OBIETTIVO: Prosegui l'articolo sul salto con gli sci in Italia, ripartendo subito dopo la sua ultima frase.

Partiamo dal presupposto che l’Italia, nel salto con gli sci moderno, è destinata a rimanere un Paese marginale, soprattutto se guardiamo agli uomini. Al di là dei piagnistei in merito alla presunta mancanza di fondi, che in realtà non sono affatto scarsi rispetto al recente passato, soprattutto se si valuta la mole di raduni e di viaggi effettuati negli ultimi mesi, il punto è che il movimento ha dei numeri esigui rispetto a quelli di altre nazioni. La disciplina è poco praticata e a tutti gli effetti di nicchia, poiché non esce da quelle tre/quattro località che hanno tradizione in materia. Se poi questi borghi sono sovente in guerra tra loro, perché l’ambiente è storicamente litigioso e impregnato di futili rivalità territoriali, allora qualsiasi minima possibilità di crescita è preclusa a priori.

In generale, il salto con gli sci maschile è ormai dominato dall’esarchia composta da Norvegia, Germania, Austria, Polonia, Giappone e Slovenia. Questi sei Paesi dettano legge e corrono a ritmo forsennato, tanto che nazioni di vertice solo una quindicina di anni fa sono ormai diventate a loro volta di secondo o terzo piano. Gli esempi più eclatanti sono quelli di Finlandia e Repubblica Ceca, passate in poco più di un decennio dal vincere gare a festeggiare un ingresso in zona punti. Se questi Paesi perdono il treno, senza riuscire a risalirci, difficile che l’Italia possa crescere di colpi, a prescindere dai mali interni del settore tricolore. In questo panorama bisogna però sottolineare come Giovanni Bresadola si stia ritagliando il proprio spazio nel massimo circuito.

Il giovane trentino resta un saltatore monodimensionale, ovvero competitivo principalmente dove la fase di volo è preponderante, ma ci sono tutti i presupposti perché possa arricchire il proprio bagaglio tecnico nel prossimo futuro. La disciplina non è più fatta per gli atleti precoci, bensì per uomini strutturati. Negli anni a venire Bresadola potrebbe quindi puntare costantemente alla zona punti. Al riguardo viene da pensare che la collaborazione con Andreas Felder stia facendo bene al ventenne della Val di Sole, anche perché si è visto qualche piccolo segnale di vita da parte di Alex Insam, il quale ora da’ l’impressione di avere un’idea di salto e non di scendere dal trampolino alla viva il parroco, come avvenuto nell’ultimo biennio.

ESTRATTO DEI DATI:
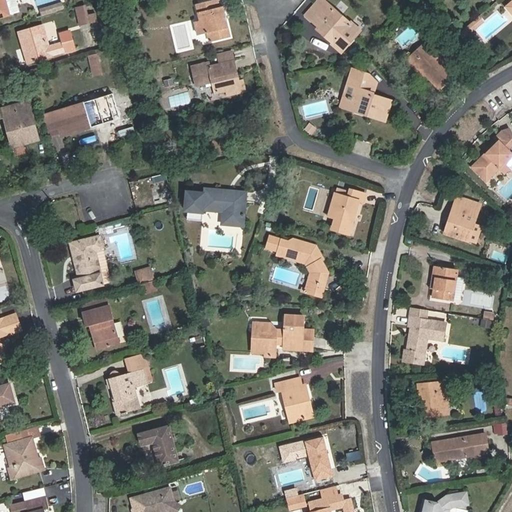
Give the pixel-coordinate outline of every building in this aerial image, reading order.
[(0,0),(0,17),(18,12),(14,0),(0,0)] [(202,11),(198,12),(200,21),(197,21),(196,25),(197,33),(200,34),(208,33),(210,41),(230,37),(221,0),(212,0),(200,3),(202,11)] [(316,0),(304,14),(309,19),(319,8),(317,6),(322,0),(316,0)] [(319,8),(309,19),(317,26),(316,28),(342,52),(356,36),(346,27),(349,24),(323,0),(322,0),(317,6),(319,8)] [(55,10),(54,5),(40,9),(41,14),(55,10)] [(84,8),(76,10),(80,24),(88,22),(86,15),(84,8)] [(94,13),(86,15),(88,22),(96,21),(94,13)] [(359,33),(349,24),(346,27),(356,36),(359,33)] [(26,45),(30,62),(50,56),(50,54),(65,50),(66,52),(74,50),(69,31),(60,33),(63,42),(48,46),(42,25),(18,32),(21,47),(26,45)] [(323,49),(327,45),(314,36),(311,40),(323,49)] [(432,49),(438,45),(431,37),(424,43),(428,47),(413,60),(426,74),(439,89),(455,75),(439,57),(432,49)] [(422,77),(426,74),(413,60),(428,47),(424,43),(406,60),(422,77)] [(26,63),(30,62),(26,45),(21,47),(26,63)] [(444,52),(438,45),(432,49),(439,57),(444,52)] [(100,74),(97,59),(89,61),(93,76),(100,74)] [(209,63),(192,67),(196,86),(212,82),(215,93),(227,91),(228,95),(246,91),(243,80),(239,81),(234,61),(210,67),(209,63)] [(478,75),(481,78),(488,74),(484,69),(478,75)] [(355,88),(348,109),(363,114),(364,112),(369,114),(369,115),(385,121),(392,101),(373,95),(377,84),(368,74),(353,70),(348,85),(355,88)] [(341,106),(348,109),(355,88),(348,85),(341,106)] [(99,98),(91,101),(97,124),(106,121),(99,98)] [(11,147),(22,144),(38,139),(28,101),(0,108),(0,116),(0,117),(3,117),(6,116),(9,127),(6,128),(11,147)] [(97,124),(91,101),(54,111),(61,134),(97,124)] [(61,134),(54,111),(43,115),(50,137),(61,134)] [(120,136),(135,132),(134,125),(118,130),(120,136)] [(504,163),(509,168),(511,170),(511,169),(511,151),(508,148),(511,144),(511,134),(509,129),(502,132),(495,138),(498,141),(471,167),(485,181),(499,168),(504,163)] [(25,153),(22,144),(11,147),(14,156),(25,153)] [(504,173),(509,168),(504,163),(499,168),(504,173)] [(337,187),(336,192),(348,196),(349,191),(337,187)] [(246,192),(205,188),(203,209),(222,211),(221,224),(243,226),(246,192)] [(348,196),(336,192),(328,216),(335,218),(332,229),(349,234),(359,201),(364,202),(366,194),(350,189),(349,191),(348,196)] [(456,195),(454,201),(469,206),(471,200),(456,195)] [(452,218),(447,234),(467,241),(480,203),(471,200),(469,206),(454,201),(449,217),(452,218)] [(444,233),(447,234),(452,218),(449,217),(444,233)] [(94,251),(103,249),(100,235),(70,242),(78,279),(74,280),(76,290),(102,284),(94,251)] [(321,260),(313,245),(294,239),(288,242),(282,240),(281,241),(270,238),(267,248),(278,251),(277,255),(281,253),(286,254),(288,257),(306,263),(311,272),(306,288),(305,292),(321,296),(328,273),(321,260)] [(317,246),(313,245),(321,260),(324,259),(317,246)] [(111,282),(103,249),(94,251),(102,284),(111,282)] [(436,277),(434,289),(433,298),(454,301),(458,270),(434,266),(432,276),(436,277)] [(149,288),(147,282),(153,280),(150,268),(135,271),(138,284),(140,290),(149,288)] [(141,294),(156,291),(156,290),(153,280),(147,282),(149,288),(140,290),(141,294)] [(96,349),(118,344),(109,306),(82,312),(86,325),(90,324),(96,349)] [(485,312),(484,319),(494,321),(495,314),(485,312)] [(4,318),(9,334),(20,330),(15,314),(4,318)] [(264,346),(264,355),(276,356),(277,342),(282,342),(282,349),(312,350),(313,331),(302,330),(303,317),(284,316),(283,330),(276,331),(271,322),(253,322),(252,341),(259,341),(264,346)] [(423,364),(428,338),(444,341),(447,323),(411,317),(409,325),(412,326),(415,326),(414,332),(410,335),(408,350),(405,349),(404,360),(423,364)] [(0,337),(9,334),(4,318),(0,319),(0,358),(5,357),(0,342),(0,337)] [(251,355),(264,355),(264,346),(259,341),(252,341),(251,355)] [(125,358),(129,373),(144,370),(146,383),(151,382),(146,355),(125,358)] [(144,370),(129,373),(119,375),(118,372),(117,371),(115,370),(114,370),(112,370),(111,371),(110,372),(109,373),(109,375),(110,377),(107,378),(109,388),(111,387),(114,401),(112,402),(114,414),(138,409),(134,387),(147,384),(146,383),(144,370)] [(282,390),(290,423),(313,417),(306,384),(302,385),(300,378),(275,384),(277,391),(282,390)] [(441,383),(420,384),(422,416),(444,415),(441,383)] [(0,404),(13,401),(9,384),(0,386),(0,404)] [(37,425),(19,430),(22,440),(4,446),(11,468),(14,467),(17,477),(37,471),(33,460),(37,459),(31,437),(40,435),(37,425)] [(158,466),(178,461),(168,425),(137,433),(140,445),(152,442),(158,466)] [(485,434),(432,443),(435,462),(474,455),(475,457),(489,455),(487,444),(485,434)] [(323,437),(305,441),(313,473),(315,480),(315,481),(333,476),(323,437)] [(303,440),(279,446),(283,462),(307,456),(303,440)] [(40,458),(37,459),(33,460),(37,471),(43,470),(40,458)] [(11,479),(17,477),(14,467),(11,468),(8,469),(11,479)] [(153,511),(168,508),(173,500),(170,486),(131,496),(134,505),(132,506),(133,511),(135,511),(153,511)] [(338,495),(336,486),(321,490),(323,499),(338,495)] [(306,505),(303,494),(288,498),(290,509),(306,505)] [(342,501),(341,494),(338,495),(323,499),(310,502),(311,511),(331,511),(331,509),(344,506),(345,511),(352,511),(355,511),(352,499),(342,501)] [(447,511),(451,509),(453,509),(467,506),(465,495),(445,499),(436,506),(424,503),(421,511),(447,511)] [(44,511),(44,509),(48,508),(46,496),(24,501),(26,511),(44,511)] [(173,500),(168,508),(173,511),(179,503),(173,500)]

ESITO ESERCIZIO:
Bisognerebbe però chiedersi come mai un tecnico esperto e di livello assoluto quale Felder stia seguendo sostanzialmente solo gli uomini, quando era stato ingaggiato principalmente per lavorare con le ragazze. La domanda va girata alla Fisi, che dovrebbe avere il polso della situazione. Il regresso delle azzurre è sotto gli occhi di tutti ed è un delitto, perché in campo femminile c’è più spazio per emergere. L’Italia sarebbe dotata di un paio di carte da non sottovalutare, ovverosia le sorelle Malsiner.

Non bisogna dimenticare come Lara, in passato, abbia saputo salire sul podio, frequentando peraltro costantemente la top-ten. In questa stagione, se si eccettua un estemporaneo dodicesimo posto a Ramsau, non ha combinato praticamente nulla. Jessica lo scorso anno aveva trovato una dimensione di assoluto rispetto, galleggiando costantemente attorno alla ventesima piazza. Nell’inverno corrente, invece, fatica a superare le qualificazioni. C’è un’inquietante involuzione tecnica, la quale non può certo essere addebitata a Felder, soprattutto perché le gardenesi non seguono un’idea di salto aderente a quella dello stimato sessantenne tecnico tirolese.

Peccato, perché le sorelle Malsiner sono saltatrici forti di doti innate che, se sviluppate adeguatamente, potrebbero consentire loro di ottenere risultati di peso in ambito internazionale. Invece, ora come ora, si stanno sciupando delle belle occasioni di brillare. Se alla Fisi va bene così, ne prendiamo atto e ce ne faremo una ragione.